▶ _Your objective_:
Using the data that follows, give again word for word the lines between the one holding "right eye: (420, 477)" and the one holding "left elbow: (559, 549)", inclusive. Omit the pictures.

(Body or hand keypoint data)
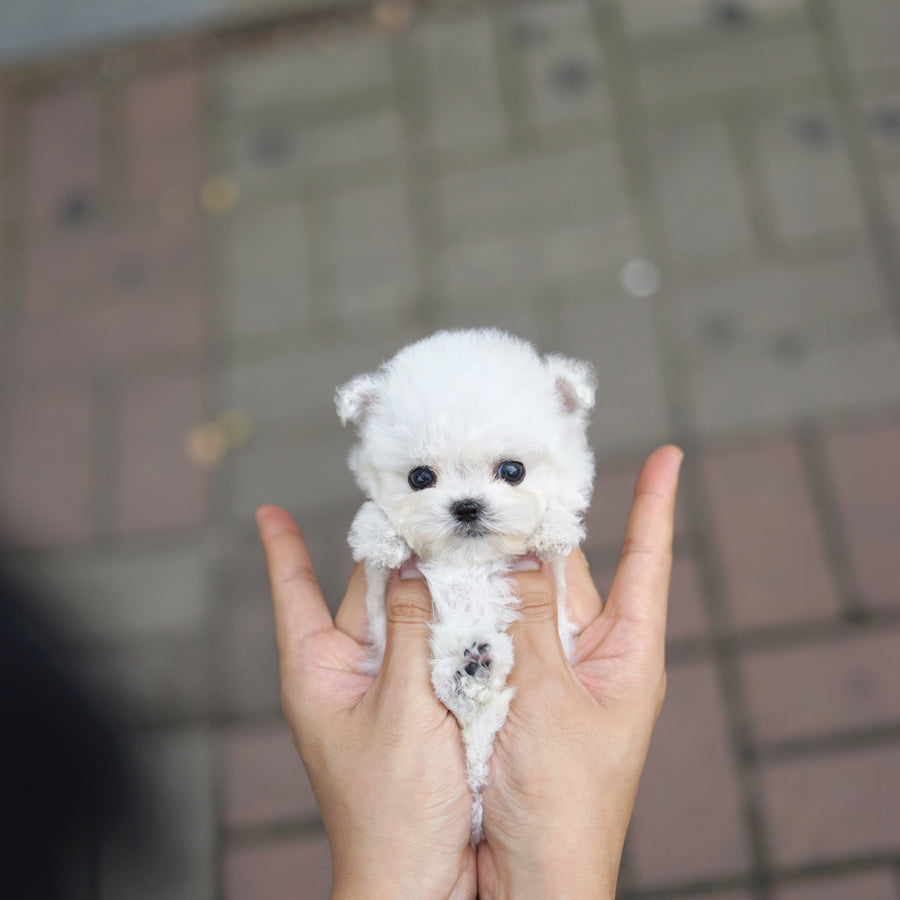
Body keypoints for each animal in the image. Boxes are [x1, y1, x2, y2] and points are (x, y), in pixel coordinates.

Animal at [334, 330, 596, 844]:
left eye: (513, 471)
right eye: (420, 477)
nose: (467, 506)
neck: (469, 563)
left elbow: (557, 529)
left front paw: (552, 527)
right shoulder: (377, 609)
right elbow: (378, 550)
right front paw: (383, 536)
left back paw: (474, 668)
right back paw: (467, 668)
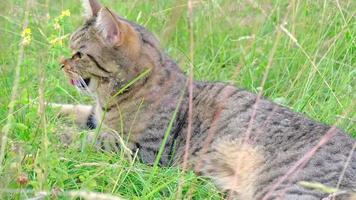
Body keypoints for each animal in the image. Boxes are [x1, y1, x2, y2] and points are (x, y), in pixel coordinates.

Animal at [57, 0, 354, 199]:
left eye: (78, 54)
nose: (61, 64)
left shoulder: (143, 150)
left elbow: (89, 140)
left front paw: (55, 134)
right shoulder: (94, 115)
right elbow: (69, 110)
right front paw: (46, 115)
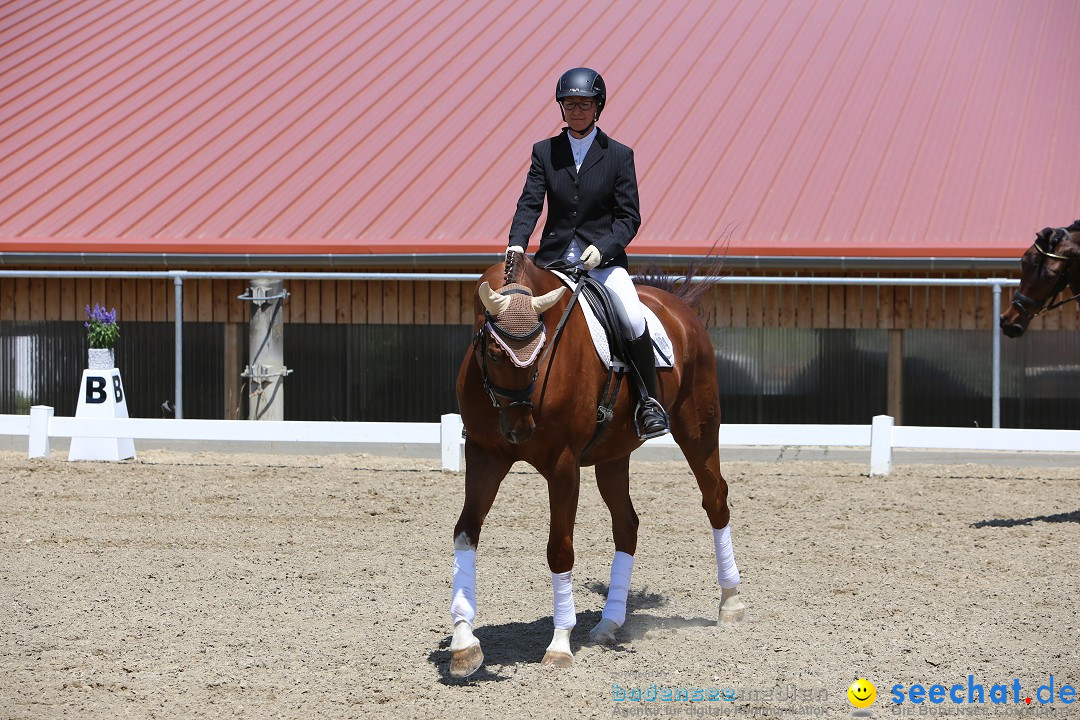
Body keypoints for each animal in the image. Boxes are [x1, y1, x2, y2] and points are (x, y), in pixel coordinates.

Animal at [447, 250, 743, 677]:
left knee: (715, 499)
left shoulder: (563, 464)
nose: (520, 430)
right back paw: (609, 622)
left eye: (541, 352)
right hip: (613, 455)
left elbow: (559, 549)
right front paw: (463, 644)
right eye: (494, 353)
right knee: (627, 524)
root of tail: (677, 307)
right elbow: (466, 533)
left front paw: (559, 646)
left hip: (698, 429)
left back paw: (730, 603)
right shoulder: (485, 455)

▶ _Answer below_:
right eye: (420, 477)
nose: (467, 506)
neck: (469, 563)
left elbow: (557, 529)
left front paw: (552, 527)
right shoulder: (377, 609)
right elbow: (378, 550)
right front paw: (383, 536)
left back paw: (474, 668)
right back paw: (467, 668)
Body keypoints for each animal in the image. Boxes are [x1, y1, x2, y2] and points are (x, y), in pixel coordinates.

Animal at [57, 0, 354, 199]:
left eye: (78, 54)
nose: (61, 64)
left shoulder: (143, 150)
left elbow: (89, 140)
left front paw: (55, 134)
right shoulder: (94, 115)
right elbow: (69, 110)
right front paw: (46, 115)
Body keypoints for each animal in the image. Boxes are [x1, y1, x2, y2] and points are (x, y), in pixel coordinates.

Animal at [447, 250, 743, 677]:
left knee: (715, 499)
left shoulder: (563, 464)
nose: (520, 430)
right back paw: (609, 622)
left eye: (541, 352)
right hip: (613, 455)
left elbow: (559, 549)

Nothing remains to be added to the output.